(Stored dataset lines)
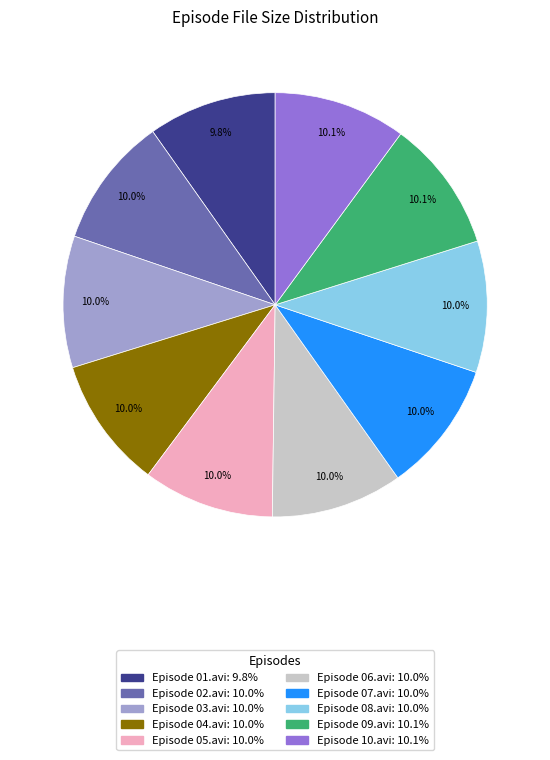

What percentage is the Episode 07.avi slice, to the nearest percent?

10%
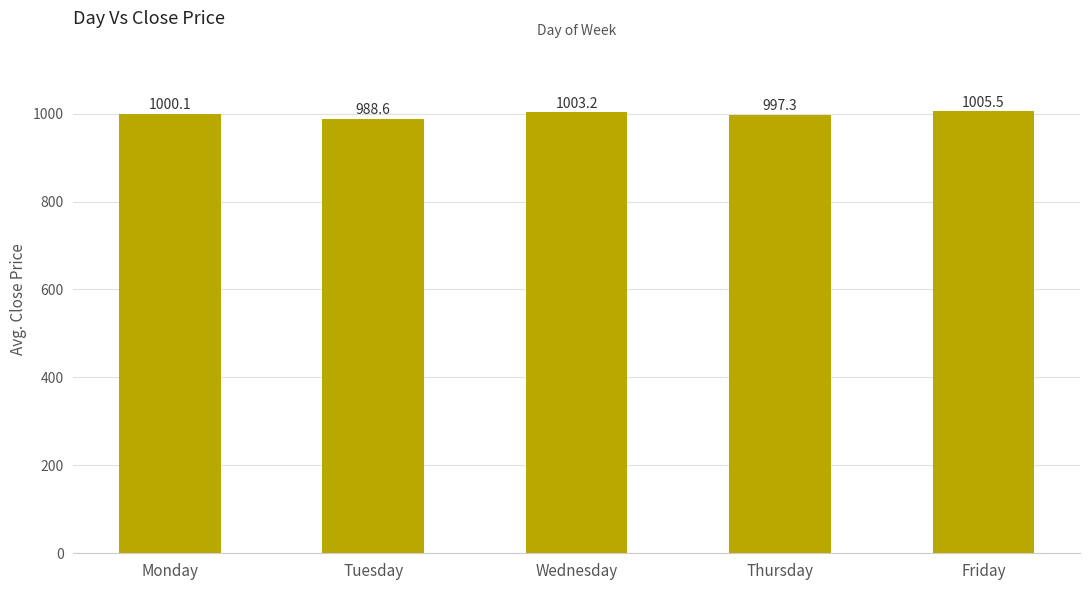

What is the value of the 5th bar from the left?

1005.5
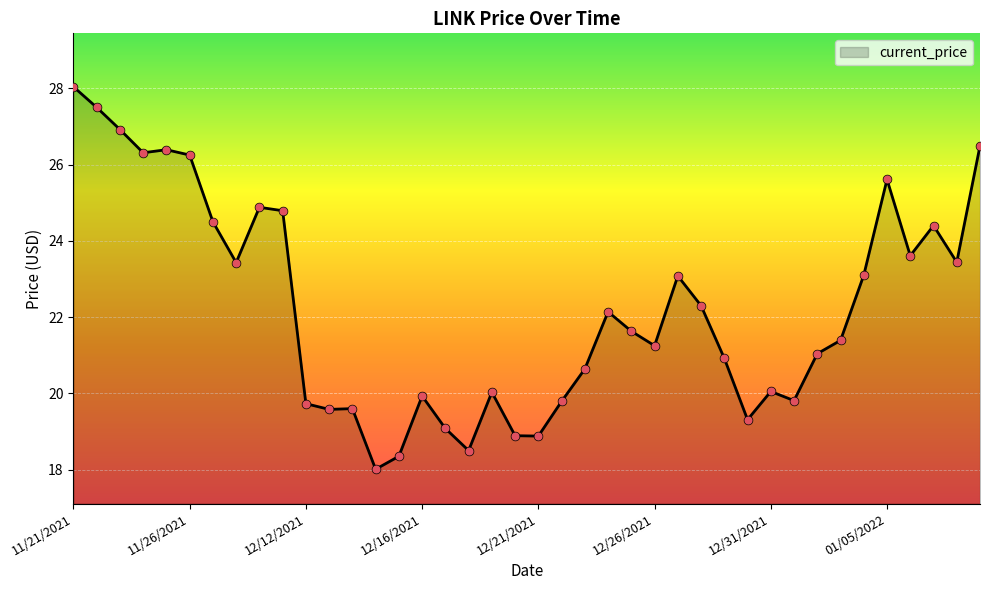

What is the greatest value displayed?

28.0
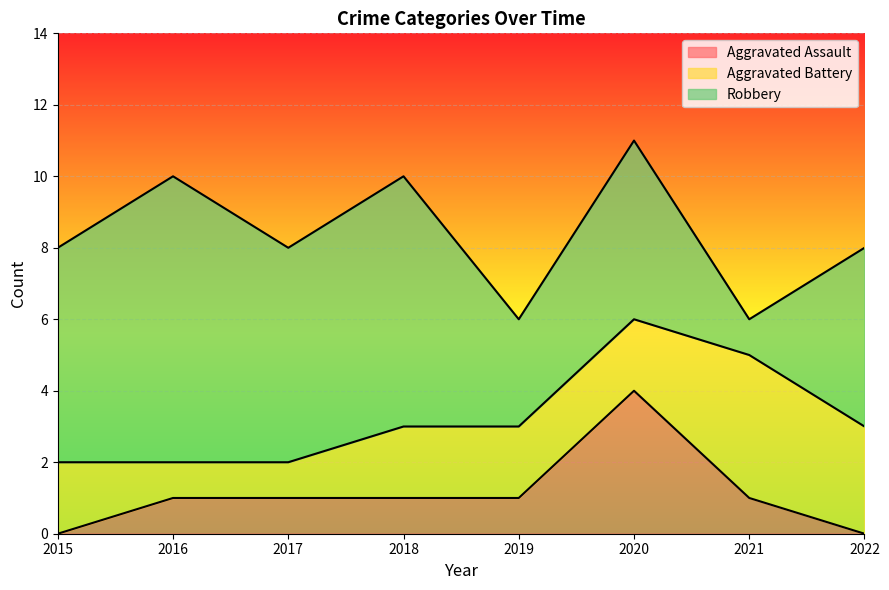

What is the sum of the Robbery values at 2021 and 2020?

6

==

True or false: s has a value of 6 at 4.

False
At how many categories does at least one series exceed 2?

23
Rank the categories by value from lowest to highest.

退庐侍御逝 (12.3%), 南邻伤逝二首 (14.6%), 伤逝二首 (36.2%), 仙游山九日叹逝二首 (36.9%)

● **TASK**
Set down the lines from the one with "True or false: s has a value of 6 at 4." to the one with "退庐侍御逝 (12.3%), 南邻伤逝二首", including both, and reproduce them exactly.

● **TASK RESPONSE**
True or false: s has a value of 6 at 4.

False
At how many categories does at least one series exceed 2?

23
Rank the categories by value from lowest to highest.

退庐侍御逝 (12.3%), 南邻伤逝二首 (14.6%), 伤逝二首 (36.2%), 仙游山九日叹逝二首 (36.9%)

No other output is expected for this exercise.